→ **Consigna**
Reproduce de forma literal el fragmento del pasaje sobre la posible salida del Reino Unido de la UE que figura más abajo, comenzando por "Desde hace más" y continuando hasta "algo al respecto?".

===== Pasaje =====

El primer ministro británico, David Cameron,  en una rueda de prensa en Bruselas, octubre 2014.
El primer ministro británico, David Cameron, en una rueda de prensa en Bruselas, octubre 2014.

Desde hace más de un año se habla mucho en las capitales europeas sobre la posibilidad de que el Reino Unido salga de la Unión Europea, y el primer ministro británico, David Cameron, ha prometido celebrar un referéndum sobre la pertenencia a la UE antes de 2017. ¿En qué se basa el debate? ¿Cuánta importancia tendría verdaderamente para la Unión? ¿Los demás miembros pueden hacer algo al respecto?

Existe la idea extendida y equivocada de que el Reino Unido cuenta con una población excepcionalmente euroescéptica y deseosa de abandonar la UE. Pero los británicos no son tan distintos de los ciudadanos de otros Estados miembros: incluso después de un año de constantes informaciones sobre Brexit (la salida), Europa solo le importa al 17%. Lo que distingue a Gran Bretaña es la actitud de sus dirigentes: la tercera parte de los parlamentarios del Partido Conservador, en el Gobierno, quiere irse de la Unión, y cuentan con simpatizantes en los medios de comunicación y el mundo empresarial que refuerzan sus preocupaciones. En otras palabras, el euroescepticismo británico es un proyecto elitista.

La genialidad de los euroescépticos consiste en haber convertido este proyecto elitista en un programa lleno de atractivo populista. Ese es el gran triunfo de Nigel Farage, el carismático líder del Partido de la Independencia, UKIP. Ha reducido la cuestión europea a una pregunta sobre el control de las fronteras nacionales, y ha sabido conectar con la gran inquietud existente a propósito de la inmigración (alimentada, en parte, por el hecho de que el Gobierno había predicho que tras la ampliación solo llegarían 13.000 europeos del este, y no 1,5 millones, como finalmente fue).

===== Extracto de datos =====

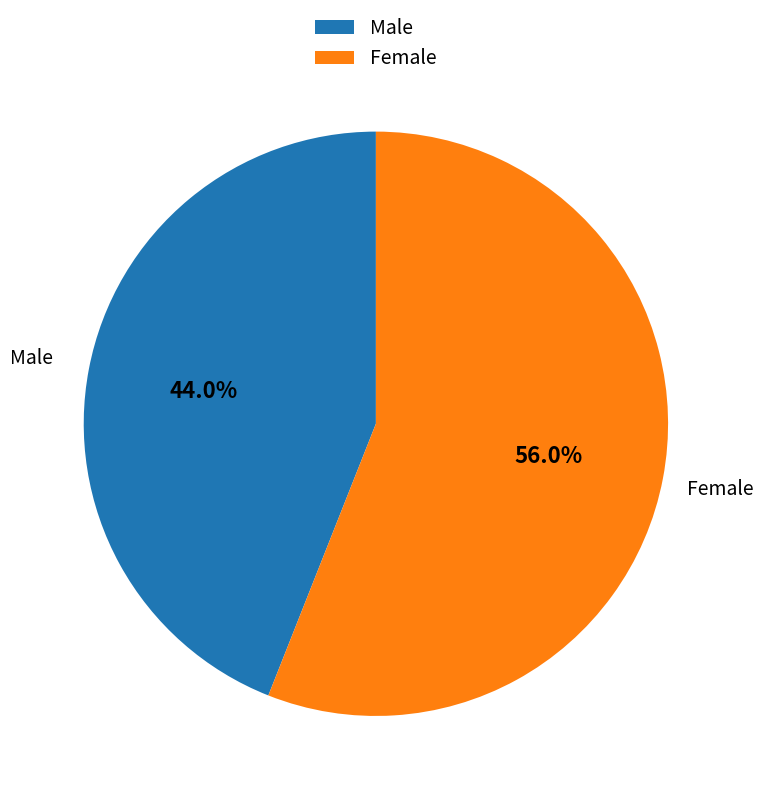

Which category has the smallest portion of the pie?

Male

=====

→ **Zona de respuesta**
Desde hace más de un año se habla mucho en las capitales europeas sobre la posibilidad de que el Reino Unido salga de la Unión Europea, y el primer ministro británico, David Cameron, ha prometido celebrar un referéndum sobre la pertenencia a la UE antes de 2017. ¿En qué se basa el debate? ¿Cuánta importancia tendría verdaderamente para la Unión? ¿Los demás miembros pueden hacer algo al respecto?